A number of our similarly affluent friends owned a resort-area second home. One of them had no kids. We never bought a second resort area home. And never regretted it. Our friends who did buy them went there often initially, then the kids wanted to stay home with their friends when the parents went to the vacation home, then they let the kids bring their friends, they they just got tired of going there and sold it. It is true that often with the rich, to the spoils belongs the victor. That is, a rich man finds his many possessions and houses become an unwanted job.
.
Private planes are another extravagance common among the nouveau riche.
.
The wealthy are also often members of rich-people clubs. We go to those clubs multiple times a year at the invitation of friends who are members. We are members of the Marine Memorial Club which is in a 12-story building that used to be a rich women’s club. That club has a list of reciprocal clubs around the US and world that we have stayed in. Visiting one is about the same as making a reservation in a really nice restaurant which we do about once a month.

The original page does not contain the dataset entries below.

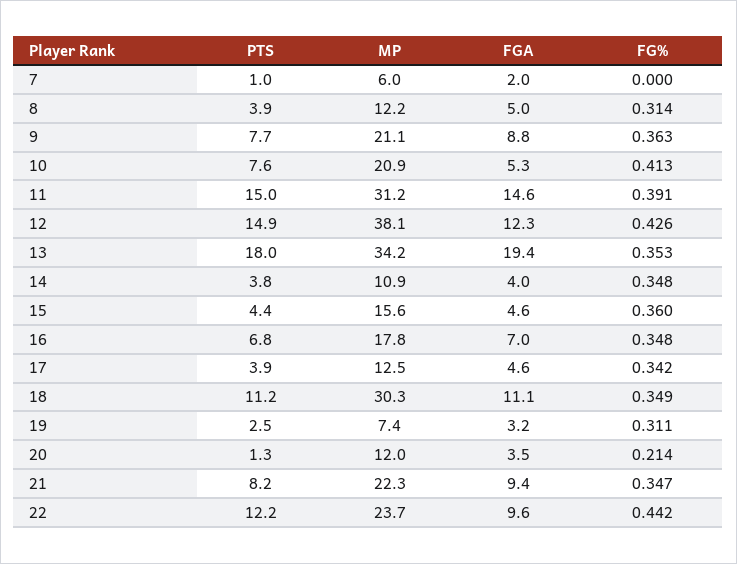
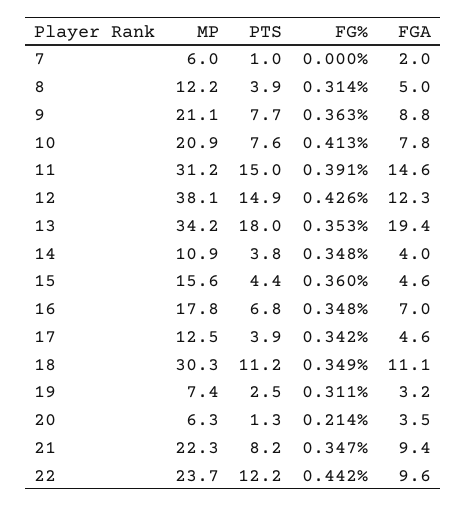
FGA, 10: 5.3 -> 7.8
MP, 20: 12 -> 6.3

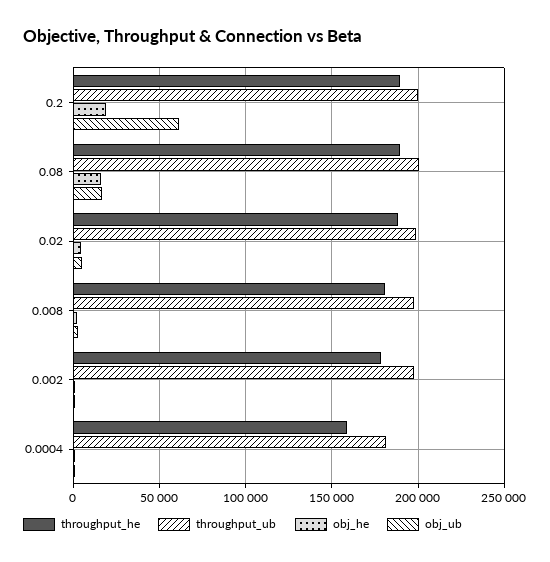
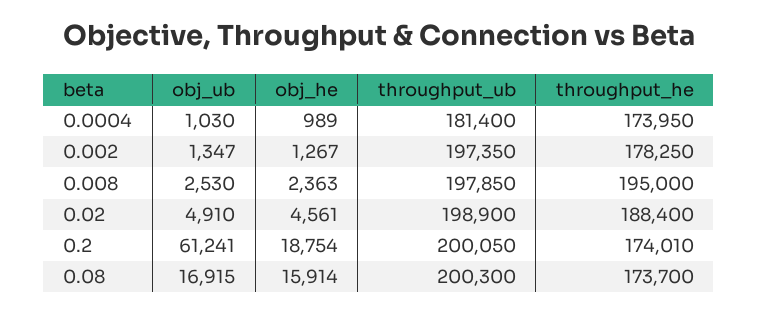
throughput_he, 0.2: 190000 -> 174010
throughput_he, 0.08: 190000 -> 173700
throughput_he, 0.008: 180000 -> 195000
throughput_he, 0.0004: 160000 -> 173950

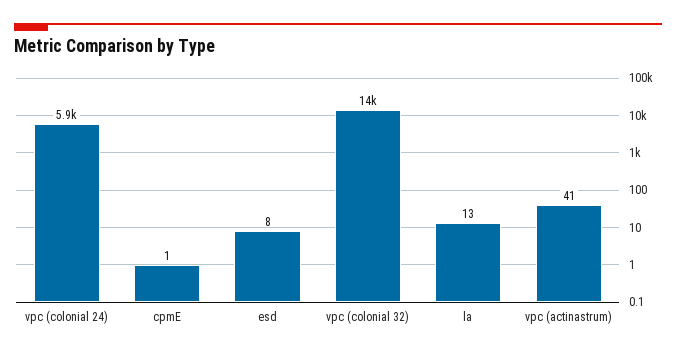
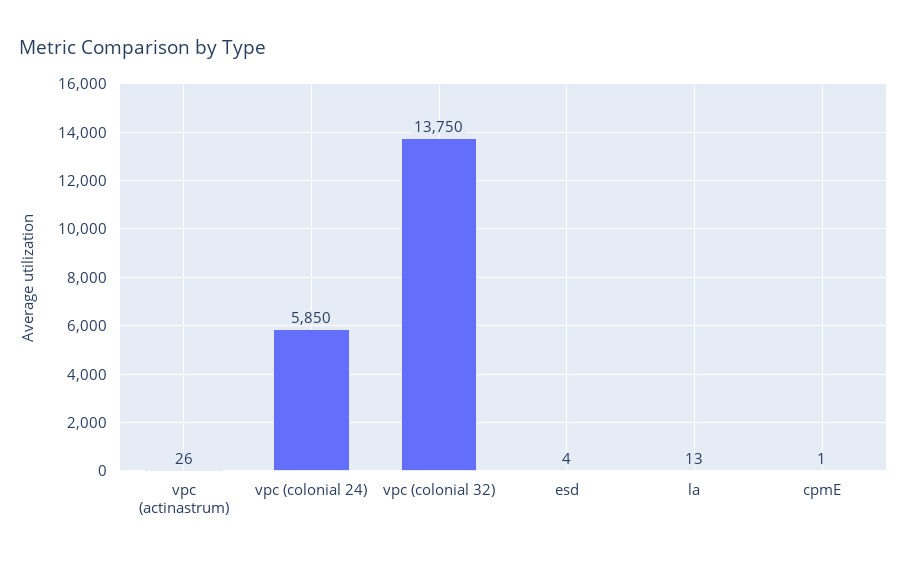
esd: 8 -> 4
vpc (actinastrum): 41 -> 26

Our particular club is not expensive, but it is quite the same in every way other than prestige.
.
One sensible thing we “buy” now is a diversified portfolio of assets that protect us from various risks like hyperinflation and depression. So we have a sort of normal financial us where we live off our social security and my wife’s pensions and interest on our bank accounts in the US and around the Pacific Ocean and sales of my books.
.
Then there is hyperinflation us with foreign currency, two home mortgages, equity in two homes, inventory, stocks, cars and all sorts of computers and other equipment, commodities, and a stock pile of food and other necessities. And there is Depression us with US and foreign bank accounts, inventory, social security, pensions.
.
So the main truly useful thing you really can do with multi-millions is hedge against normal, inflation, and deflation, and other disasters like war and natural disasters. But most ordinary people who come into a lot of money due to inheritance or lottery or lawsuit settlement have no clue about that and instead start buying planes, yachts, large land areas, overly large houses, second and third homes, more than one car per driver, manic travel like around-the-world cruises, private schools that are actually less meritorious than public schools in expensive American neighborhoods.